I’m an artist and a surfer. I used to actually make a lot of art, and focused on animations, paintings, and t-shirt designs. But more and more I am moving away from smaller projects, and instead I oversee larger installations of projects, like the sub we’re standing in here. I guess I’m sort of moving toward being an art director of sorts.

What is your typical day like?

Well, I have a kid, so that takes up a lot of my typical day. I go by Mollusk every day, which is located close to my house. And of course, I check the surf regularly, and if there’s waves, I’ll go surf. Lately I’ve been surfing my bonzer a lot and really enjoying it.

What is your most memorable ocean experience?

This is more of a broad way of answering the question, but when I turned 30, I went down to New Zealand by myself for about 6 weeks. I bought a van and lived out of it, and drove around looking for perfect point breaks. At that point in my life I had already dabbled in t-shirt designs a bit, but down there, doing nothing but surfing and sitting quietly by myself, not talking to people much, I thought a lot about what I wanted to do, and decided it was to open a shop. I came home, and lucked into a good space in my neighborhood, and started Mollusk. It was a good 30th birthday present to myself.


John, along with his collaborative art partner Jay Nelson, are legends within the surf art world.

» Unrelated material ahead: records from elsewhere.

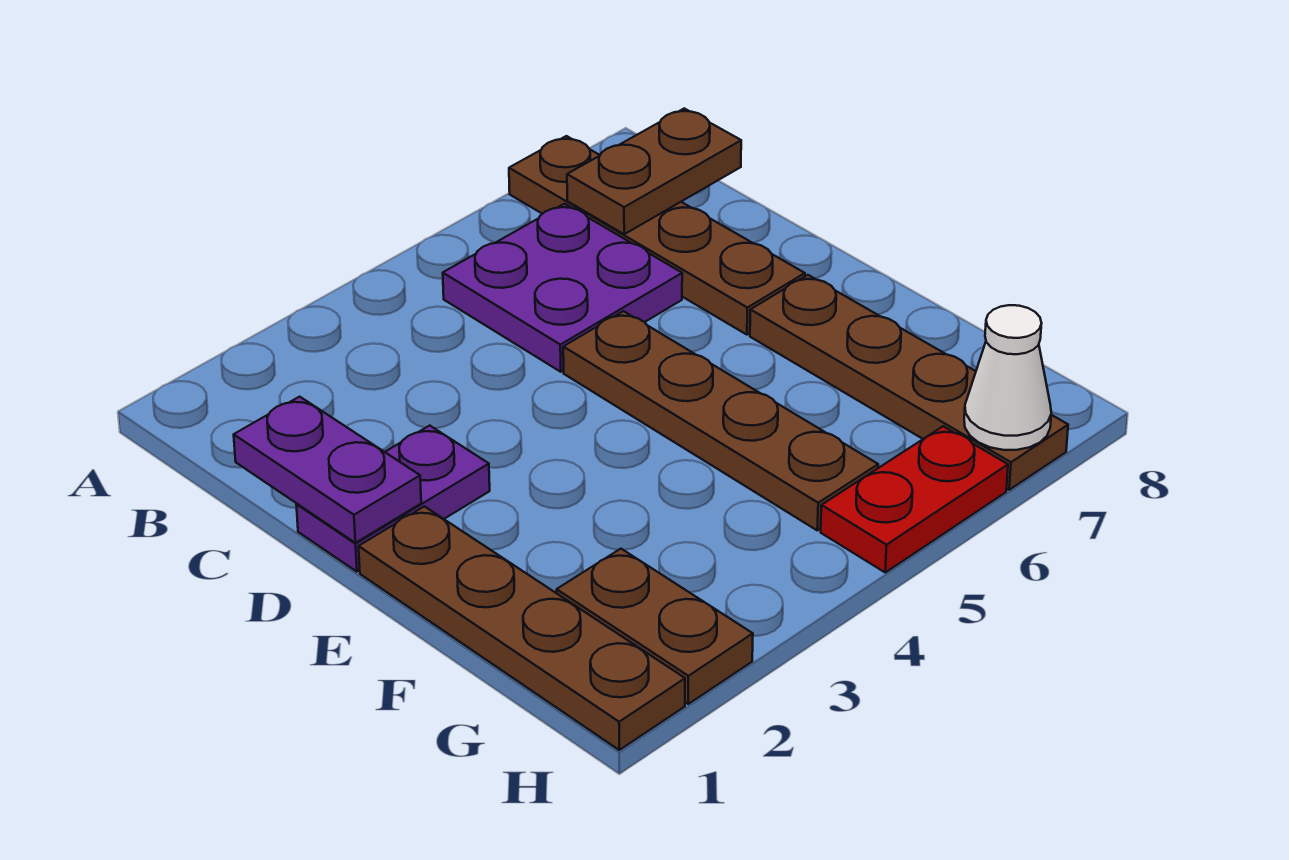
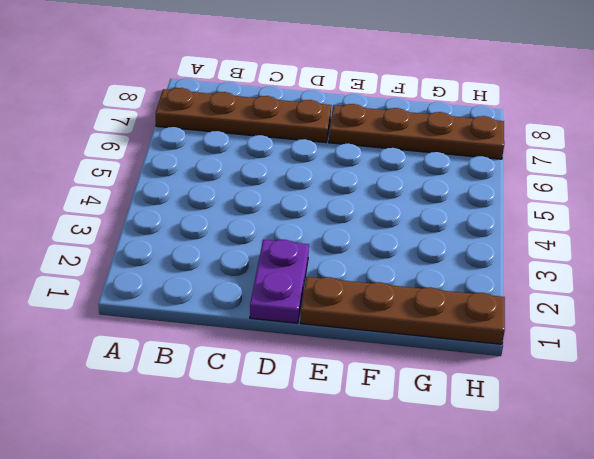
none -> purple 2x2 plate [443,204,682,372]
none -> brown 1x4 plate [563,311,878,530]

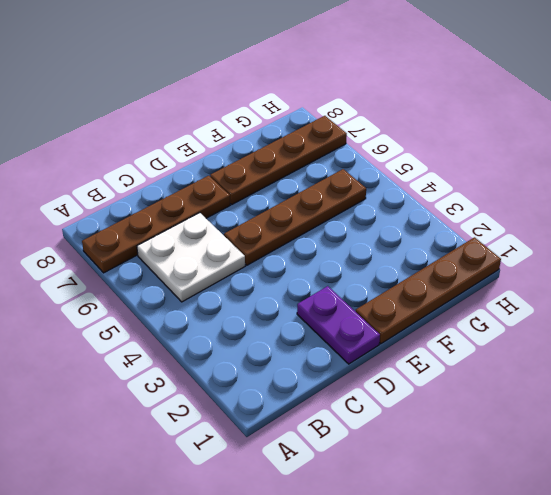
white 2x2 plate [137,213,245,302] -> purple 2x2 plate [443,204,682,372]
none -> brown 1x2 plate [557,549,753,704]
none -> red 1x2 plate [821,426,1008,572]

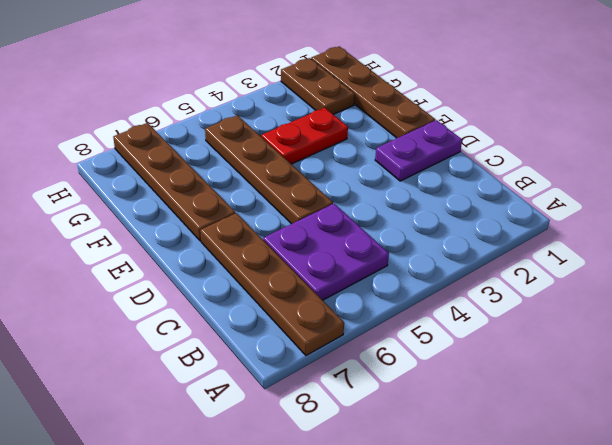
red 1x2 plate [261,108,348,164] -> red 1x2 plate moved to [821,426,1008,572]
none -> brown 1x2 plate [567,108,741,234]
none -> purple 1x2 plate [234,397,421,543]

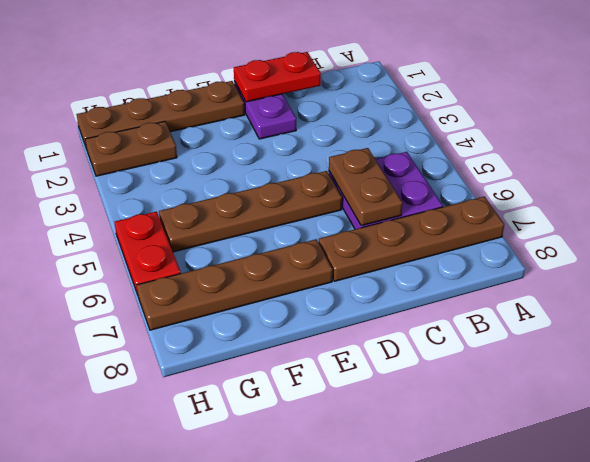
red 1x2 plate [234,52,321,102] -> purple 1x2 plate [234,397,421,543]
brown 1x2 plate [329,148,403,226] -> brown 1x2 plate moved to [567,108,741,234]
none -> white 1x1 cone [964,305,1051,450]

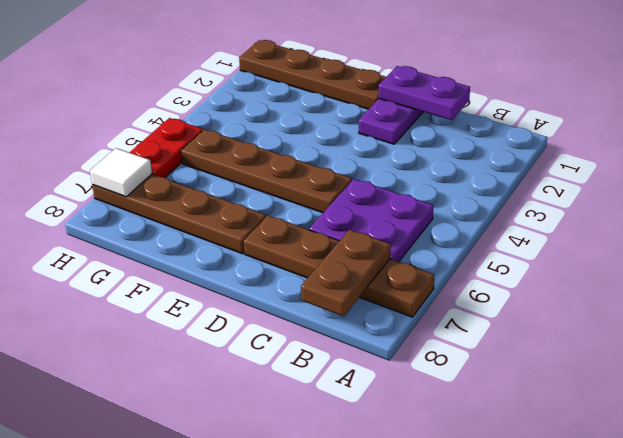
white 1x1 tile [90,148,152,197] -> white 1x1 cone [964,305,1051,450]
none -> brown 1x2 plate [557,549,753,704]

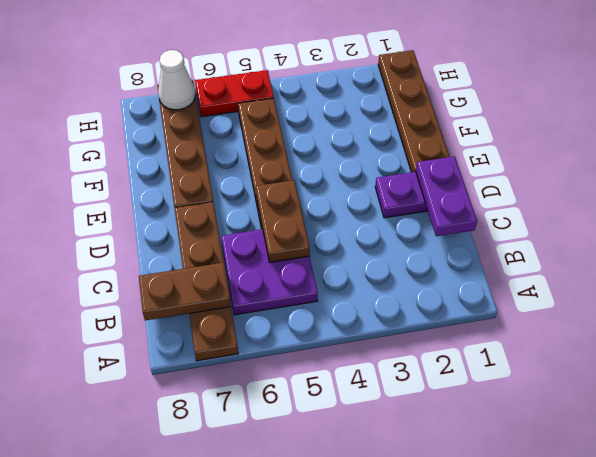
brown 1x2 plate [256,180,310,262] -> brown 1x2 plate moved to [557,549,753,704]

Their love of labor, Mollusk Surf Shop, has undeniably helped to influence the popular shift towards all things retro in surfing. While surfing has had many incarnations through its history–surfer as rebel, surfer as hippie, surfer as punk rocker–we are in an era that emphasizes the surfer as artist, and Mollusk epitomizes that, with an emphasis on style and creative expression above all else. At the store, they sell artwork, original clothing designs, and lots of unique surfboards, including throwback board designs and even finless alaias, like what the ancient Hawaiians used to ride.

“When I opened Mollusk, pretty much everyone out here surfed basic thrusters, and bigger boards for big surf. There were virtually no small, fishy boards around, so I went right into that niche.”

John is pivotal in all three of Mollusk’s pursuits: surfing, clothing, and art. When we met, the conversation predictably centered around his latest endeavor, the opening a new store Mollusk mini-store inside a wooden submarine.

“I’ve opened other branches of Mollusk elsewhere, and I didn’t want to just repeat myself with this one. I wanted to do something fun. So I brainstormed with Jay, and within about 10 minutes, we came up with the idea of a submarine to house our store. We’ve worked together so long that we operate that way. Ideas pop up pretty quickly.”

Most of the construction was done by Jay Nelson, who has been making unique wooden modifications to vehicles for a few years. They started by using 2×2’s to construct the shell of the sub, inspired by the skeleton of a whale. “It was really flimsy at first. Really flimsy.” That is, until they added old sections of door skins–thin pieces of plywood–which gave the sub much more stability.

The details are pretty exceptional. The sub is lined with windows, which look out into a blue painted wall that really makes it feel like you’re underwater. There’s a hatch on the top, and a bunk bed along the left side of the sub. Dominating the interior is a periscope, which you can (and should) look into. I don’t want to ruin the surprise and tell you what you’ll see inside.

John is casual about things that most people take seriously, but serious when others are casual. High up on his list are creativity and fun.

“You know, I don’t know if this shop is going to do well or make money. I don’t really have a master plan, or some spreadsheet of ‘how to do well.’ My ethos is instead pretty much, ‘well that will be fun,’ so I go with that. Which is probably pretty dumb.”

Or not dumb at all.

The Mollusk at Voyager is located at 365 Valencia Street, between 14th and 15th Streets. If you’re in San Francisco, it’s totally worth a visit, so you can find out what’s in the periscope, and go inside a wooden submarine store.